Richard Dawkins has said that Catholics who do not believe in transubstantiation – the doctrine that the bread and wine become Christ’s body and blood during the Mass – should admit that they do not truly follow the faith.
The atheist author and evolutionary biologist made the remarks in Dublin, during a public interview as part of the city’s Writers Festival.
The Irish Times newspaper had run a poll with Ipsos/MRBI which found that 62 per cent of Catholics said the bread and wine “only represents” the body and blood of Christ. By contrast, 26 per cent said that they believed it physically transformed.
“If they don’t believe in transubstantiation then they are not Roman Catholics,” Dawkins told the audience in the National Concert Hall. “If they are honest they should say they are no longer Roman Catholics.” Asked about the results of the poll, he said: “I wouldn’t hold back on the ridicule”.
Dawkins’s comments provoked a riposte from columnist John Waters in the Irish Times about the “ideological smugness” of those questioned in the poll. He wrote:
Does “rationality” involve a requirement to understand the processes you claim to believe in or trust? If so, how many people could tell you, off the top of their heads, that the margin of error in any particular aspect of an opinion poll is calculated by multiplying by two the square root of the result obtained when the quantum at issue is multiplied by 100 minus itself and the answer divided by the sample? Give me transubstantiation any day – much easier on brain, mind and reason.

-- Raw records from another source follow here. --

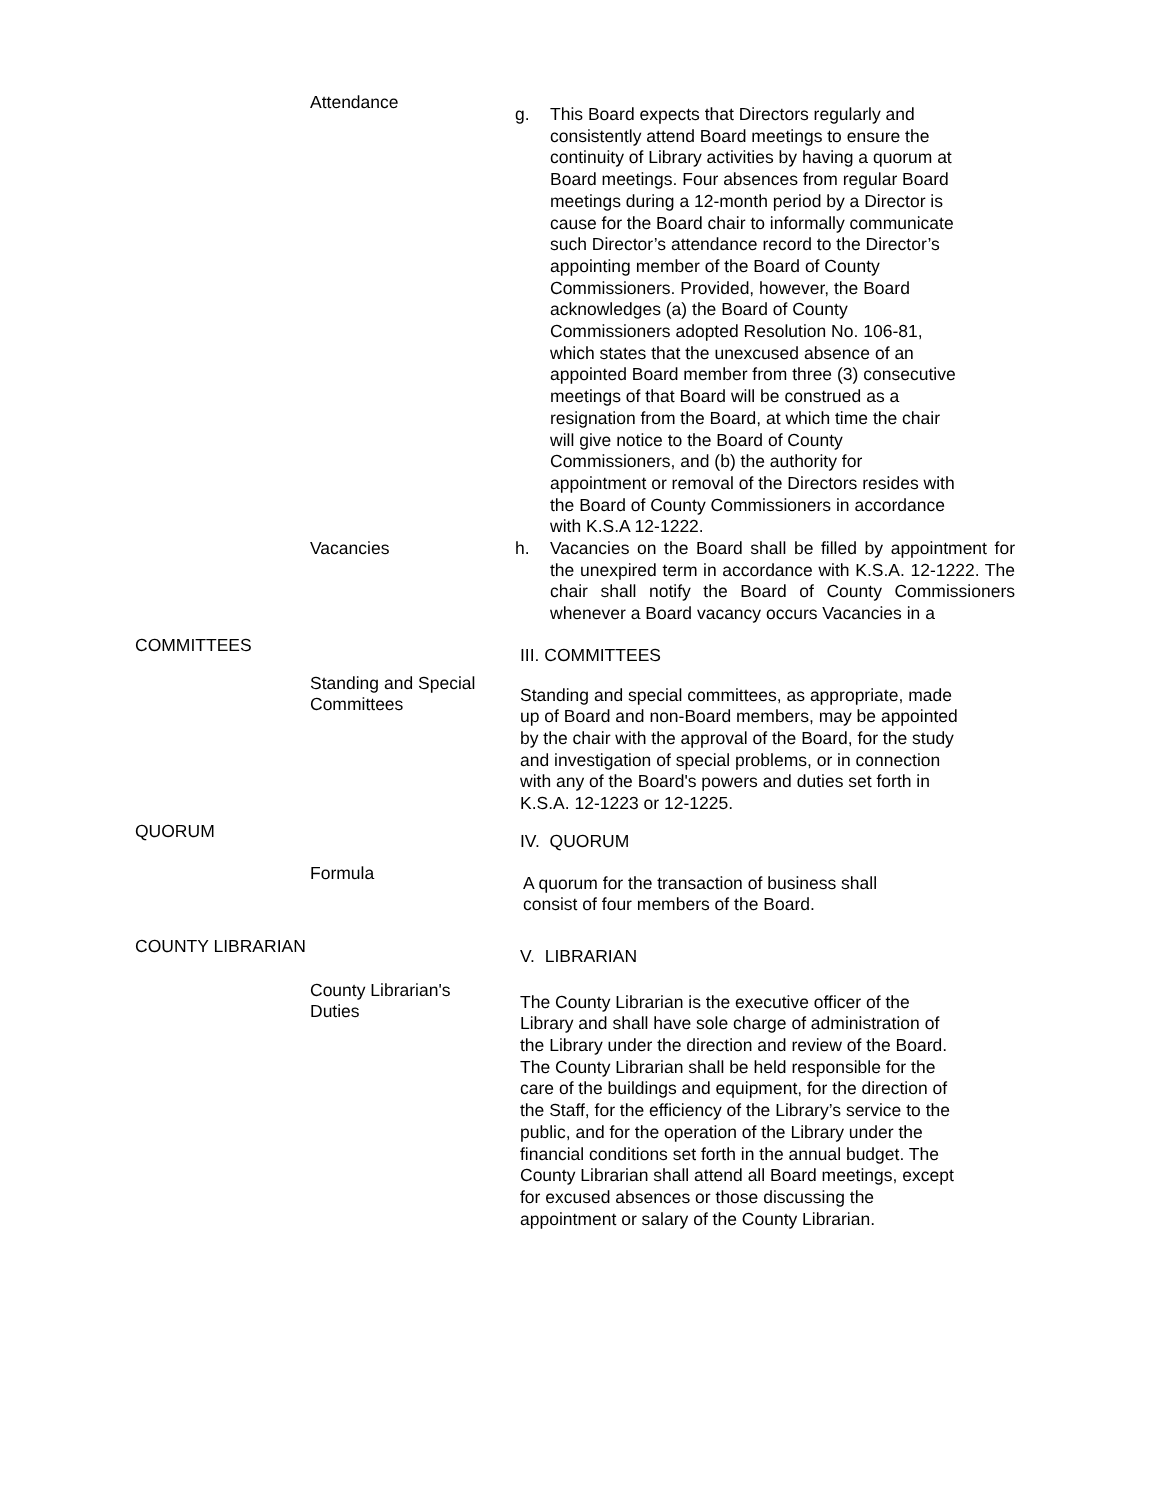Attendance
g. This Board expects that Directors regularly and consistently attend Board meetings to ensure the continuity of Library activities by having a quorum at Board meetings. Four absences from regular Board meetings during a 12-month period by a Director is cause for the Board chair to informally communicate such Director’s attendance record to the Director’s appointing member of the Board of County Commissioners. Provided, however, the Board acknowledges (a) the Board of County Commissioners adopted Resolution No. 106-81, which states that the unexcused absence of an appointed Board member from three (3) consecutive meetings of that Board will be construed as a resignation from the Board, at which time the chair will give notice to the Board of County Commissioners, and (b) the authority for appointment or removal of the Directors resides with the Board of County Commissioners in accordance with K.S.A 12-1222.
Vacancies h. Vacancies on the Board shall be filled by appointment for the unexpired term in accordance with K.S.A. 12-1222. The chair shall notify the Board of County Commissioners whenever a Board vacancy occurs Vacancies in a
COMMITTEES
III. COMMITTEES
Standing and Special
Committees
Standing and special committees, as appropriate, made up of Board and non-Board members, may be appointed by the chair with the approval of the Board, for the study and investigation of special problems, or in connection with any of the Board's powers and duties set forth in K.S.A. 12-1223 or 12-1225.
QUORUM
IV. QUORUM
Formula
A quorum for the transaction of business shall
consist of four members of the Board.
COUNTY LIBRARIAN
V. LIBRARIAN
County Librarian's
Duties
The County Librarian is the executive officer of the Library and shall have sole charge of administration of the Library under the direction and review of the Board. The County Librarian shall be held responsible for the care of the buildings and equipment, for the direction of the Staff, for the efficiency of the Library’s service to the public, and for the operation of the Library under the financial conditions set forth in the annual budget. The County Librarian shall attend all Board meetings, except for excused absences or those discussing the appointment or salary of the County Librarian.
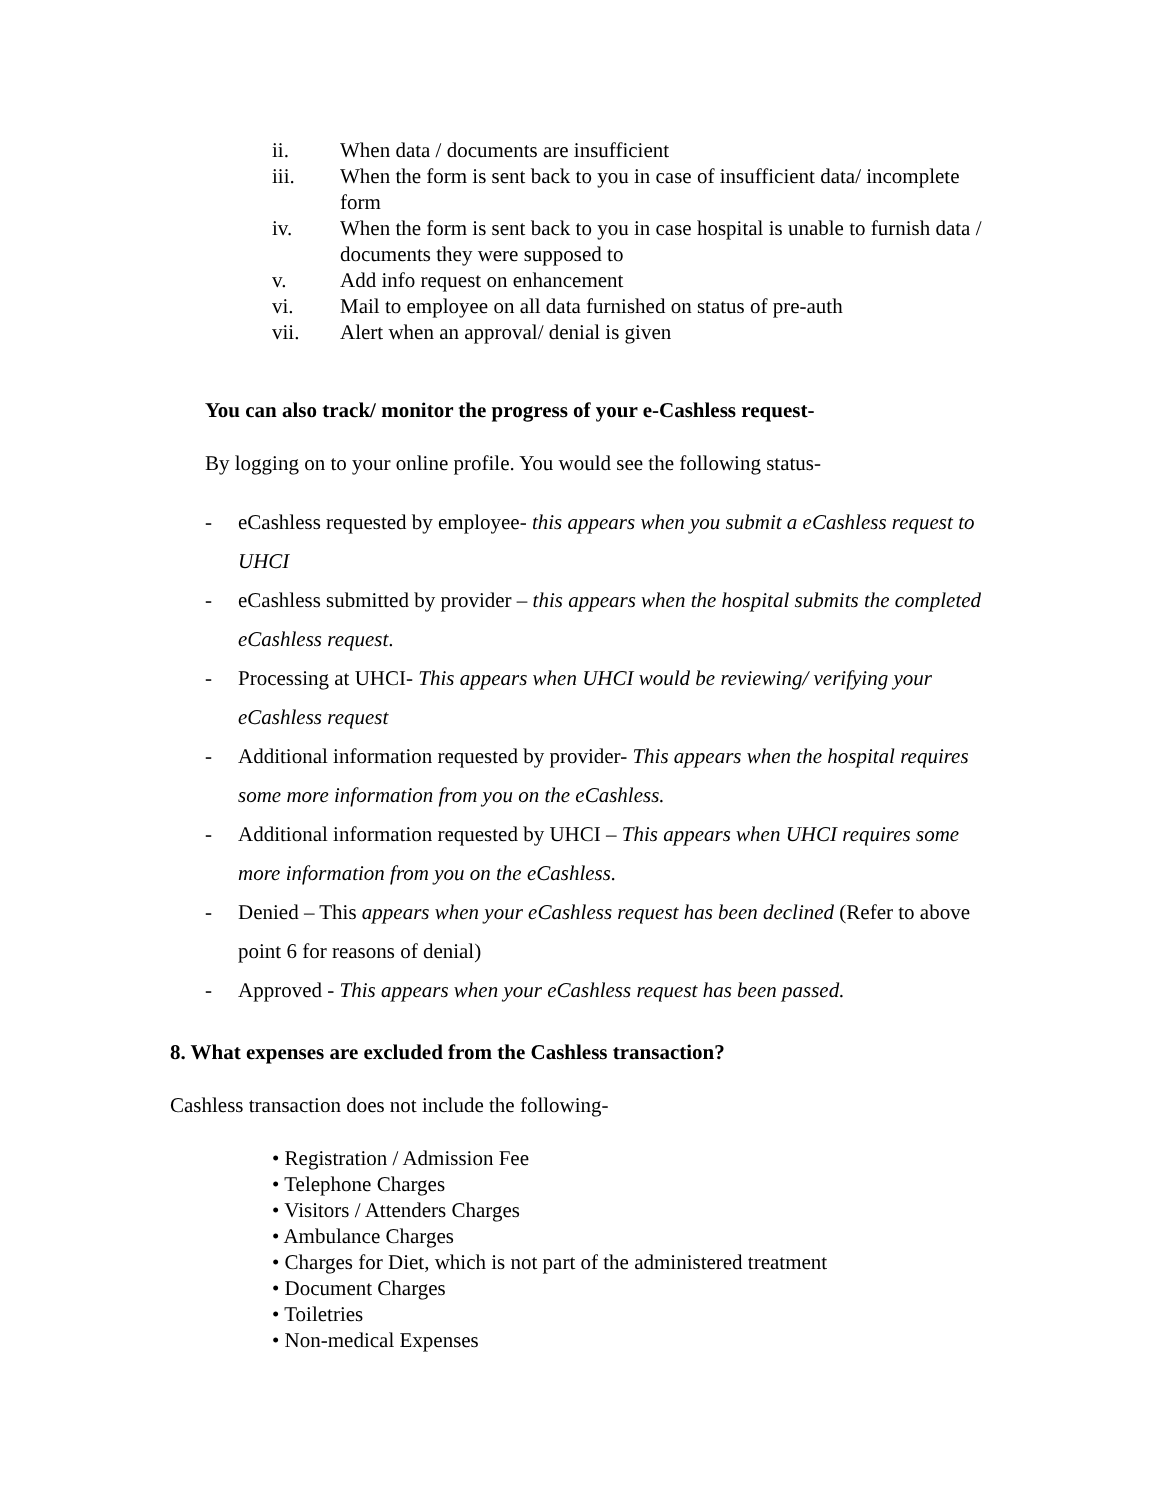ii. When data / documents are insufficient
iii. When the form is sent back to you in case of insufficient data/ incomplete form
iv. When the form is sent back to you in case hospital is unable to furnish data / documents they were supposed to
v. Add info request on enhancement
vi. Mail to employee on all data furnished on status of pre-auth
vii. Alert when an approval/ denial is given
You can also track/ monitor the progress of your e-Cashless request-
By logging on to your online profile. You would see the following status-
- eCashless requested by employee- this appears when you submit a eCashless request to UHCI
- eCashless submitted by provider – this appears when the hospital submits the completed eCashless request.
- Processing at UHCI- This appears when UHCI would be reviewing/ verifying your eCashless request
- Additional information requested by provider- This appears when the hospital requires some more information from you on the eCashless.
- Additional information requested by UHCI – This appears when UHCI requires some more information from you on the eCashless.
- Denied – This appears when your eCashless request has been declined (Refer to above point 6 for reasons of denial)
- Approved - This appears when your eCashless request has been passed.
8. What expenses are excluded from the Cashless transaction?
Cashless transaction does not include the following-
• Registration / Admission Fee
• Telephone Charges
• Visitors / Attenders Charges
• Ambulance Charges
• Charges for Diet, which is not part of the administered treatment
• Document Charges
• Toiletries
• Non-medical Expenses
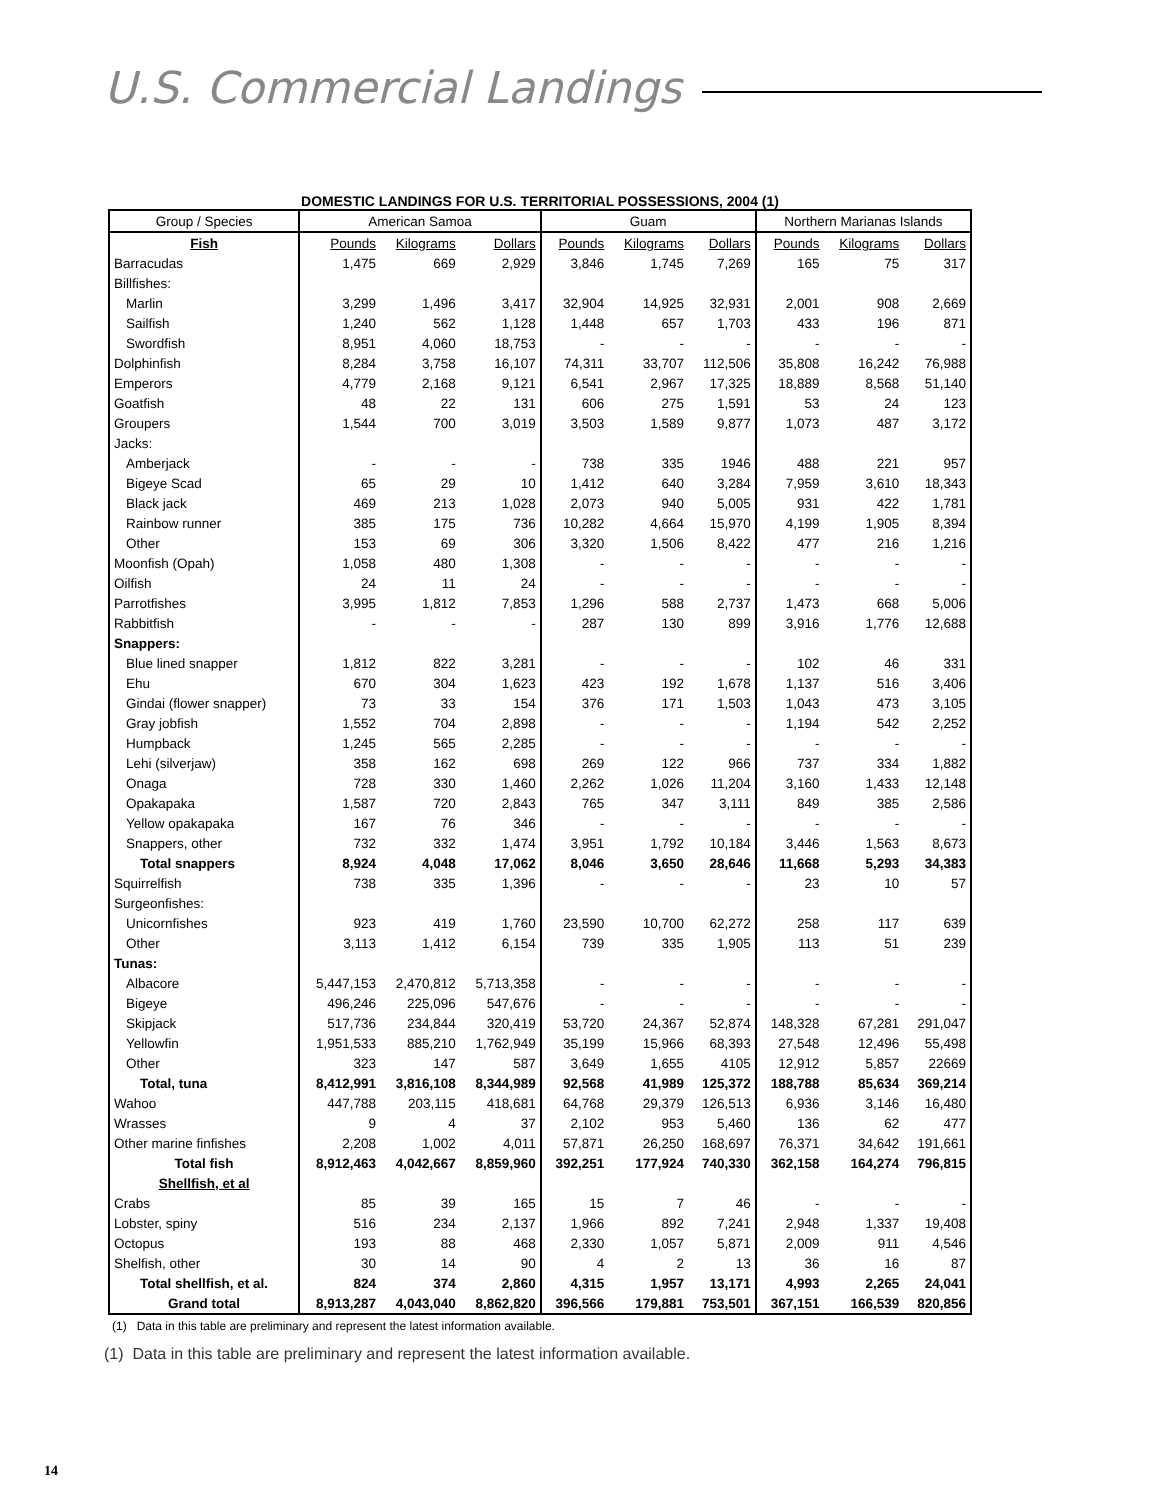U.S. Commercial Landings
DOMESTIC LANDINGS FOR U.S. TERRITORIAL POSSESSIONS, 2004 (1)
| Group / Species | American Samoa | | | Guam | | | Northern Marianas Islands | | |
| --- | --- | --- | --- | --- | --- | --- | --- | --- | --- |
| Fish | Pounds | Kilograms | Dollars | Pounds | Kilograms | Dollars | Pounds | Kilograms | Dollars |
| Barracudas | 1,475 | 669 | 2,929 | 3,846 | 1,745 | 7,269 | 165 | 75 | 317 |
| Billfishes: | | | | | | | | | |
| Marlin | 3,299 | 1,496 | 3,417 | 32,904 | 14,925 | 32,931 | 2,001 | 908 | 2,669 |
| Sailfish | 1,240 | 562 | 1,128 | 1,448 | 657 | 1,703 | 433 | 196 | 871 |
| Swordfish | 8,951 | 4,060 | 18,753 | - | - | - | - | - | - |
| Dolphinfish | 8,284 | 3,758 | 16,107 | 74,311 | 33,707 | 112,506 | 35,808 | 16,242 | 76,988 |
| Emperors | 4,779 | 2,168 | 9,121 | 6,541 | 2,967 | 17,325 | 18,889 | 8,568 | 51,140 |
| Goatfish | 48 | 22 | 131 | 606 | 275 | 1,591 | 53 | 24 | 123 |
| Groupers | 1,544 | 700 | 3,019 | 3,503 | 1,589 | 9,877 | 1,073 | 487 | 3,172 |
| Jacks: | | | | | | | | | |
| Amberjack | - | - | - | 738 | 335 | 1946 | 488 | 221 | 957 |
| Bigeye Scad | 65 | 29 | 10 | 1,412 | 640 | 3,284 | 7,959 | 3,610 | 18,343 |
| Black jack | 469 | 213 | 1,028 | 2,073 | 940 | 5,005 | 931 | 422 | 1,781 |
| Rainbow runner | 385 | 175 | 736 | 10,282 | 4,664 | 15,970 | 4,199 | 1,905 | 8,394 |
| Other | 153 | 69 | 306 | 3,320 | 1,506 | 8,422 | 477 | 216 | 1,216 |
| Moonfish (Opah) | 1,058 | 480 | 1,308 | - | - | - | - | - | - |
| Oilfish | 24 | 11 | 24 | - | - | - | - | - | - |
| Parrotfishes | 3,995 | 1,812 | 7,853 | 1,296 | 588 | 2,737 | 1,473 | 668 | 5,006 |
| Rabbitfish | - | - | - | 287 | 130 | 899 | 3,916 | 1,776 | 12,688 |
| Snappers: | | | | | | | | | |
| Blue lined snapper | 1,812 | 822 | 3,281 | - | - | - | 102 | 46 | 331 |
| Ehu | 670 | 304 | 1,623 | 423 | 192 | 1,678 | 1,137 | 516 | 3,406 |
| Gindai (flower snapper) | 73 | 33 | 154 | 376 | 171 | 1,503 | 1,043 | 473 | 3,105 |
| Gray jobfish | 1,552 | 704 | 2,898 | - | - | - | 1,194 | 542 | 2,252 |
| Humpback | 1,245 | 565 | 2,285 | - | - | - | - | - | - |
| Lehi (silverjaw) | 358 | 162 | 698 | 269 | 122 | 966 | 737 | 334 | 1,882 |
| Onaga | 728 | 330 | 1,460 | 2,262 | 1,026 | 11,204 | 3,160 | 1,433 | 12,148 |
| Opakapaka | 1,587 | 720 | 2,843 | 765 | 347 | 3,111 | 849 | 385 | 2,586 |
| Yellow opakapaka | 167 | 76 | 346 | - | - | - | - | - | - |
| Snappers, other | 732 | 332 | 1,474 | 3,951 | 1,792 | 10,184 | 3,446 | 1,563 | 8,673 |
| Total snappers | 8,924 | 4,048 | 17,062 | 8,046 | 3,650 | 28,646 | 11,668 | 5,293 | 34,383 |
| Squirrelfish | 738 | 335 | 1,396 | - | - | - | 23 | 10 | 57 |
| Surgeonfishes: | | | | | | | | | |
| Unicornfishes | 923 | 419 | 1,760 | 23,590 | 10,700 | 62,272 | 258 | 117 | 639 |
| Other | 3,113 | 1,412 | 6,154 | 739 | 335 | 1,905 | 113 | 51 | 239 |
| Tunas: | | | | | | | | | |
| Albacore | 5,447,153 | 2,470,812 | 5,713,358 | - | - | - | - | - | - |
| Bigeye | 496,246 | 225,096 | 547,676 | - | - | - | - | - | - |
| Skipjack | 517,736 | 234,844 | 320,419 | 53,720 | 24,367 | 52,874 | 148,328 | 67,281 | 291,047 |
| Yellowfin | 1,951,533 | 885,210 | 1,762,949 | 35,199 | 15,966 | 68,393 | 27,548 | 12,496 | 55,498 |
| Other | 323 | 147 | 587 | 3,649 | 1,655 | 4105 | 12,912 | 5,857 | 22669 |
| Total, tuna | 8,412,991 | 3,816,108 | 8,344,989 | 92,568 | 41,989 | 125,372 | 188,788 | 85,634 | 369,214 |
| Wahoo | 447,788 | 203,115 | 418,681 | 64,768 | 29,379 | 126,513 | 6,936 | 3,146 | 16,480 |
| Wrasses | 9 | 4 | 37 | 2,102 | 953 | 5,460 | 136 | 62 | 477 |
| Other marine finfishes | 2,208 | 1,002 | 4,011 | 57,871 | 26,250 | 168,697 | 76,371 | 34,642 | 191,661 |
| Total fish | 8,912,463 | 4,042,667 | 8,859,960 | 392,251 | 177,924 | 740,330 | 362,158 | 164,274 | 796,815 |
| Shellfish, et al | | | | | | | | | |
| Crabs | 85 | 39 | 165 | 15 | 7 | 46 | - | - | - |
| Lobster, spiny | 516 | 234 | 2,137 | 1,966 | 892 | 7,241 | 2,948 | 1,337 | 19,408 |
| Octopus | 193 | 88 | 468 | 2,330 | 1,057 | 5,871 | 2,009 | 911 | 4,546 |
| Shelfish, other | 30 | 14 | 90 | 4 | 2 | 13 | 36 | 16 | 87 |
| Total shellfish, et al. | 824 | 374 | 2,860 | 4,315 | 1,957 | 13,171 | 4,993 | 2,265 | 24,041 |
| Grand total | 8,913,287 | 4,043,040 | 8,862,820 | 396,566 | 179,881 | 753,501 | 367,151 | 166,539 | 820,856 |
(1) Data in this table are preliminary and represent the latest information available.
(1) Data in this table are preliminary and represent the latest information available.
14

Dawkins’s comments on the situation in Ireland follow similar remarks on the religiosity of Britain. In his guest-edit of the New Statesman magazine in December 2011, Dawkins wrote about the findings of a UK poll commissioned by the Richard Dawkins Foundation for Reason and Science which showed that 54 per cent of those surveyed described themselves as Christian. He described them as “Census Christians”, for only a third ticked the box because of their religious beliefs.
He added:
The bottom line is that anybody who advocates a strong place for religion in government cannot get away with claiming that ours is numerically a Christian country as a basis for giving religion privileged influence. This conclusion is further borne out by part two of our Ipsos MORI survey. Census Christians were asked explicitly about their attitudes to various social issues as well as their views on religion in public life. Seventy-four per cent of them said that religion should not have special influence on public policy. Only 12 per cent thought it should. Only 2 per cent disagreed with the statement that the law should apply to everyone equally regardless of their religious beliefs (so much for the Archbishop of Canterbury’s opinion that sharia law in Britain is “unavoidable”, and for attempts to exempt Christians from compliance with equalities legislation). More Census Christians oppose than support the idea of the UK having an official state religion, and the same applies to the presence of bishops in the House of Lords.
Less than a quarter of Census Christians think state schools should teach children a religious belief. Sixty-one per cent support equal rights for gay people and 59 per cent support assisted suicide for the terminally ill, given certain safeguards. And for those MPs worried about re-election and the need to appeal to the allegedly powerful Christian lobby, 78 per cent of Census Christians say that Christianity has no or not much influence on how they vote.